On Wed, 21 Aug 2013, John Peterson wrote:

On Wed, Aug 21, 2013 at 12:31 PM, Roy Stogner <roystgnr@ices.utexas.edu> wrote:
> To fix the "no MPI Abort when the stack isn't unwound" case: Check
> MPI_Initialized() in our terminate handler, call MPI_Abort() from
> there if it's true?

Looks like LibMeshInit's destructor currently only checks #if defined(LIBMESH_HAVE_MPI), but I agree that checking MPI_Initialized() would be more thorough.

No, we also test "libmesh_initialized_mpi" - the theory there is that
if MPI was already initialized before the LibMeshInit was created then
whoever started it should be the one to handle ending it too.
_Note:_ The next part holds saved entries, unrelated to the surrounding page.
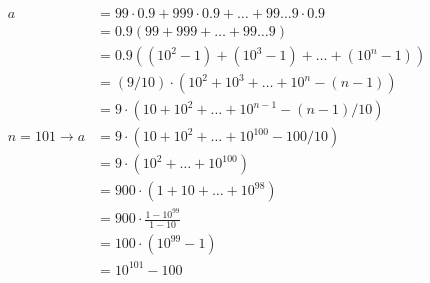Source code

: \begin{align*}
a 
& = 99 \cdot 0.9 + 999 \cdot 0.9 + \ldots + 99{\ldots}9 \cdot 0.9
\\
& = 0.9 (99 + 999 + \ldots + 99{\ldots}9)
\\
& = 0.9 ((10^{2}-1) + (10^{3}-1) + \ldots + (10^{n}-1))
\\
& = (9/10) \cdot (10^{2}+10^{3}+\ldots+10^{n}-(n-1))
\\
& = 9 \cdot (10+10^{2}+\ldots+10^{n-1}-(n-1)/10)
\\
n = 101
\to 
a
& = 9 \cdot (10+10^{2}+\ldots+10^{100}-100/10)
\\
& = 9 \cdot (10^{2}+\ldots+10^{100})
\\
& = 900 \cdot (1+10+\ldots+10^{98})
\\
& = 900 \cdot \frac{1-10^{99}}{1-10}
\\
& = 100 \cdot (10^{99}-1)
\\
& = 10^{101}-100
\end{align*}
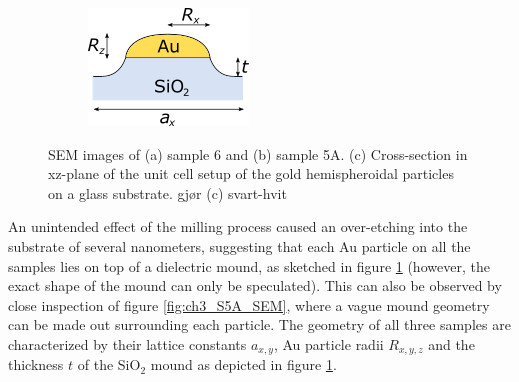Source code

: \begin{figure}[htb]
\begin{subfigure}{0.3\textwidth}
        \includegraphics[width=\linewidth]{figures/Ch3/goldhemispheroids_sketch.png}
        \caption{}
        \label{fig:ch3_AuSiO2_sketch}
    \end{subfigure}
    \caption{SEM images of (a) sample 6 and (b) sample 5A. (c) Cross-section in xz-plane of the unit cell setup of the gold hemispheroidal particles on a glass substrate. \color{red}gjør (c) svart-hvit}
    \label{fig:ch3_AuSiO2_sketch+SEM}
\end{figure}

An unintended effect of the milling process caused an over-etching into the substrate of several nanometers, suggesting that each Au particle on all the samples lies on top of a dielectric mound, as sketched in figure \ref{fig:ch3_AuSiO2_sketch} (however, the exact shape of the mound can only be speculated). This can also be observed by close inspection of figure \ref{fig:ch3_S5A_SEM}, where a vague mound geometry can be made out surrounding each particle. The geometry of all three samples are characterized by their lattice constants $a_{x,y}$, Au particle radii $R_{x,y,z}$ and the thickness $t$ of the SiO$_2$ mound as depicted in figure \ref{fig:ch3_AuSiO2_sketch}.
Which is a pretty solid theory on lines 602--603.  I could imagine a
more "every man for himself" policy on lines 564--572.

> To fix the "no stack trace when the stack is unwound" case: move the
> print_trace back from our terminate handler to the libmesh_error()

The libmesh_error() macro already calls libMesh::print_trace() on one processor jobs.  It doesn't do print anything for parallel jobs, but we could make it
do so, this was my idea in the patch I sent you off-list a few days back (attached).  So I'd remove libmesh_write_traceout() from our error handler as well
if we apply this patch...

Yeah, otherwise the second libmesh_write_traceout() would potentially
just overwrite the output of the first, with a much-less-useful
unwound stack.

> other thrown exceptions.  Perhaps we could somehow keep our terminate
> handler printing traces in cases where the uncaught exception isn't
> from one of our macros?

You mean exceptions thrown from standard library routines?  

Or from third party libraries, yes.

If std::uncaught_exception() == true, can you get access to the
uncaught exception in any way?
 If yes I guess you could try dynamic_cast'ing it to one of ours...

Looks like std::exception_ptr and std::current_exception() are
C++11-specific, and even in that case the mechanism for getting at the
exception (rethrow_exception wrapped in a try/catch) is uglier than a
dynamic cast.

I think I'd rather make libmesh_write_traceout() append instead of
overwrite, stick some separator line at the beginning of each
traceout, and accept that lots of people are going to get redundancy
in their error reporting.

OK, I will work on some patches that do all this, test them, and share a branch for others to try.